Today felt like it was going to be a write off.  But in true Craig style he gently pushed me, cleverly offering me fresh croissants if I attempted to get to the bakery with him.  I can't tell you how good if felt to arrive, order croissants and apple juice and actually sit down at a table and devour them like a six year old eating chocolate.  I felt amazing, yes there was pain but we were back where we started the first day we arrived, back in the cafe we first went to and there it was...an achievement and his smile said it all "I'm so proud of you".  



We wandered back to our little flat and we felt so full of energy that Craig gently suggested perhaps we should venture a little further.  I looked at him and my instinct was to say no and climb back into bed but instead I picked up my scarf and said "okay let's do it".  Before I had a chance to change my mind we had bought two short distance tickets for the tram.

I have discovered that the only problem with not having crutches is no one is careful around me anymore which is a little scary.
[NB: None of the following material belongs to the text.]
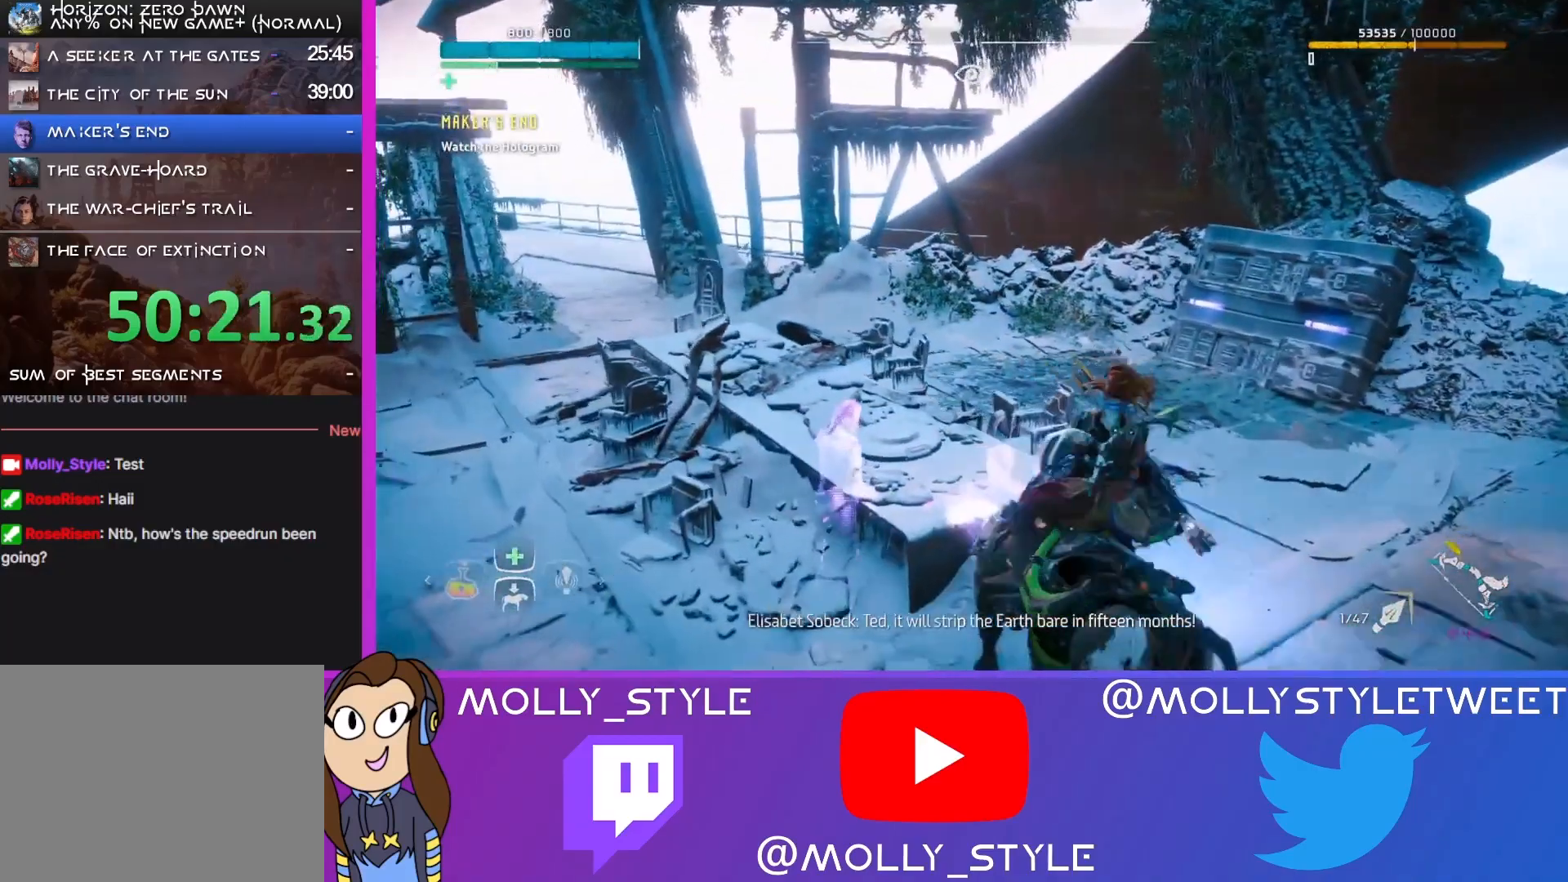
{"buttons": ["CROSS"], "left_stick": "up-left", "right_stick": "center", "events": [[100, "left_stick", "up"], [133, "CROSS", "up"], [233, "CROSS", "down"], [233, "left_stick", "up-left"], [367, "CROSS", "up"], [500, "CROSS", "down"]]}
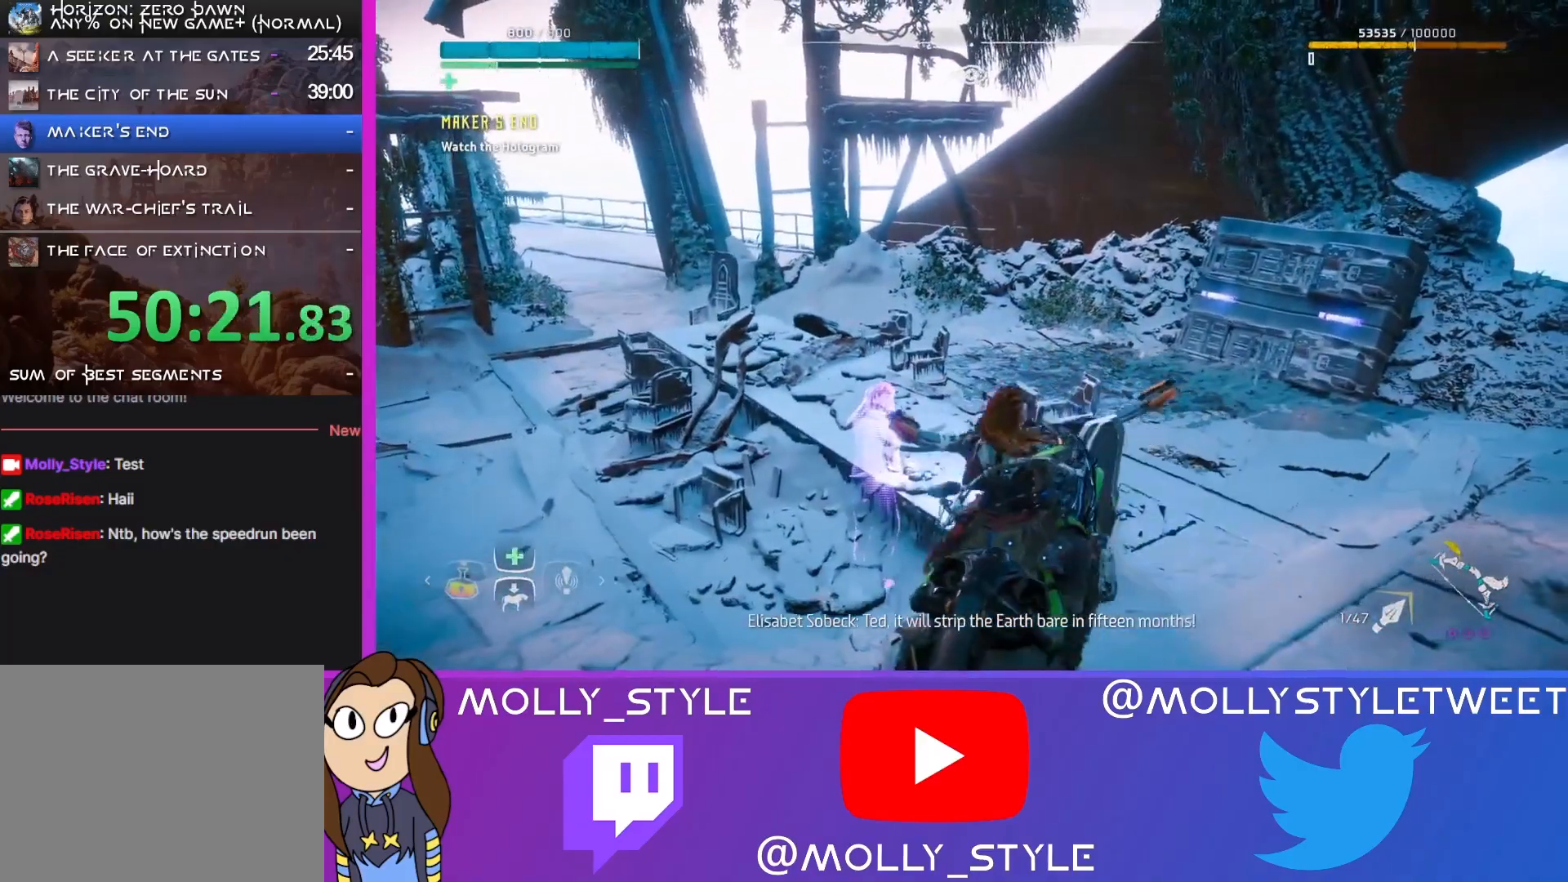
{"buttons": ["CROSS"], "left_stick": "right", "right_stick": "center", "events": [[100, "CROSS", "up"], [133, "left_stick", "up-right"], [200, "CROSS", "down"], [300, "CROSS", "up"], [367, "left_stick", "right"], [500, "CROSS", "down"]]}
So, rather sensibly Craig suggested I wear the back brace on the outside of my clothes so that people can see they need to give me room.  We 'jumped' on the tram, this of course is completely the wrong word the right word would be something like 'stumbled' or 'tentatively'  but anyway I digress.  We traveled along till we got to the Opera house, then we wandered the streets.  

Speaking to my lovely Dad yesterday he told me that when he was in Zurich many years ago there were Bratwurst stands and knowing Craig loves nothing more than a hot dog, it became my mission to find him a Bratwurst dog.  The only problem was the stand was the other side of a door which was at least 12 steps up in front of us.  I looked at them nervously then took a deep breath and climbed them, like any normal person, totally conquered them!  I haven't been able to climb stairs in 12 months and it felt bloody wonderful!  



After devouring a well deserved bratwurst (yuck as far as I am concerned!!) I was beat so we climbed back down the stairs found a tram and went home to our little flat.

What a day!  A day of firsts, a day of things I didn't think were even vaguely possible yet, a day of laughter, cuddles and fun.  None of which I would have done if Craig hadn't gently pushed me, reassured me and loved me every step of the way.   



I have never known a love like ours, and I have come to realise that not everyone is lucky enough to find a love like ours.  I know I have had to wait long enough to find it!  I know one thing though I will never take it for granted or what he has done for me during this trip.  Craig says "It's what you do for the person you love" but it's so much more and I know in my heart I will never be able to repay it, but I will spend my life trying for sure.